Face enhance is also not supported since it uses a different model.
An experimental implementation of this is available at https://github.com/eliphatfs/Real-ESRGAN/blob/master/inference_realesrgan_video_fast.py Reduced IO overhead and implemented batch inference. On my 3080 LP it is able to boost 1080p to 4k upscaling from 0.8 fps to 4 fps with the default set batch size 4 (5x speed up!). The correctness is not yet verified systematically, but it looks good.
Awesome patch. I test it with my 4070ti, realesr-general-x4v3 model, from 2.12 fps to 3.9 fps. I have yet to set num_process_per_gpu or else.
An experimental implementation of this is available at https://github.com/eliphatfs/Real-ESRGAN/blob/master/inference_realesrgan_video_fast.py Reduced IO overhead and implemented batch inference. On my 3080 LP it is able to boost 1080p to 4k upscaling from 0.8 fps to 4 fps with the default set batch size 4 (5x speed up!). The correctness is not yet verified systematically, but it looks good.
Could you provide same for "inference_realesrgan.py" to accelerate? I asked GPT 4.0 for 1 hr based on your file for inference_realesrgan_video_fast.py but he failed.
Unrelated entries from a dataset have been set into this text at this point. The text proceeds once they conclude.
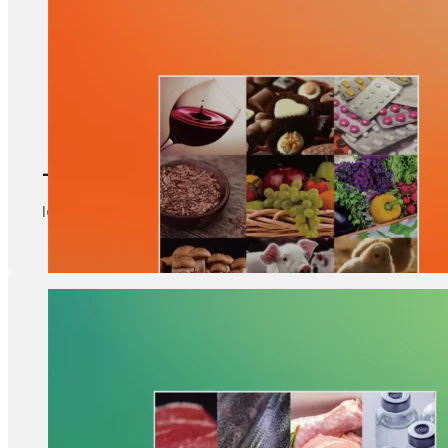
-35 à 20℃
Idéal pour le vin, le chocolat, les articles de pharmac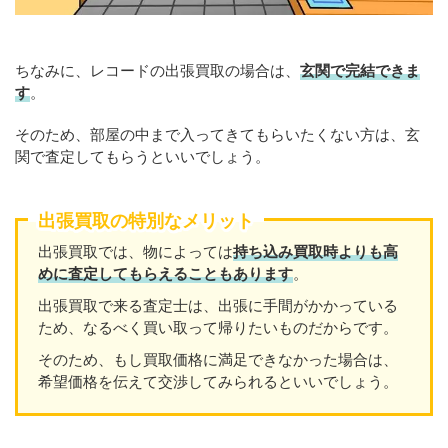
ちなみに、レコードの出張買取の場合は、
玄関で完結できま
す
。
そのため、部屋の中まで入ってきてもらいたくない方は、玄
関で査定してもらうといいでしょう。
出張買取の特別なメリット
出張買取では、物によっては
持ち込み買取時よりも高
めに査定してもらえることもあり
ます
。
出張買取で来る査定士は、出張に手間がかかっている
ため、なるべく買い取って帰りたいものだからです。
そのため、もし買取価格に満足できなかった場合は、
希望価格を伝えて交渉してみられるといいでしょう。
To completely extract the performance of GPU, I have created a GitHub repo (https://github.com/Kiteretsu77/FAST_Anime_VSR). I implemented it in TensorRT version and utilized a frame division algorithm (self-designed) to accelerate it (with a video redundancy jump mechanism [similar to video compression Inter-Prediction] and a momentum mechanism). Plus, I use FFMPEG to decode a smaller FPS for faster processing but the quality drop is extremely negligible. Plus, I use multiprocessing and multithreading to completely consume all computation resources. Feel free to look at this slide [https://docs.google.com/presentation/d/1Gxux9MdWxwpnT4nDZln8Ip_MeqalrkBesX34FVupm2A/edit#slide=id.p] for the implementation and algorithm I have used. In my 3060Ti Desktop version, my code can process faster than the Real-Time Anime videos for 480p video input.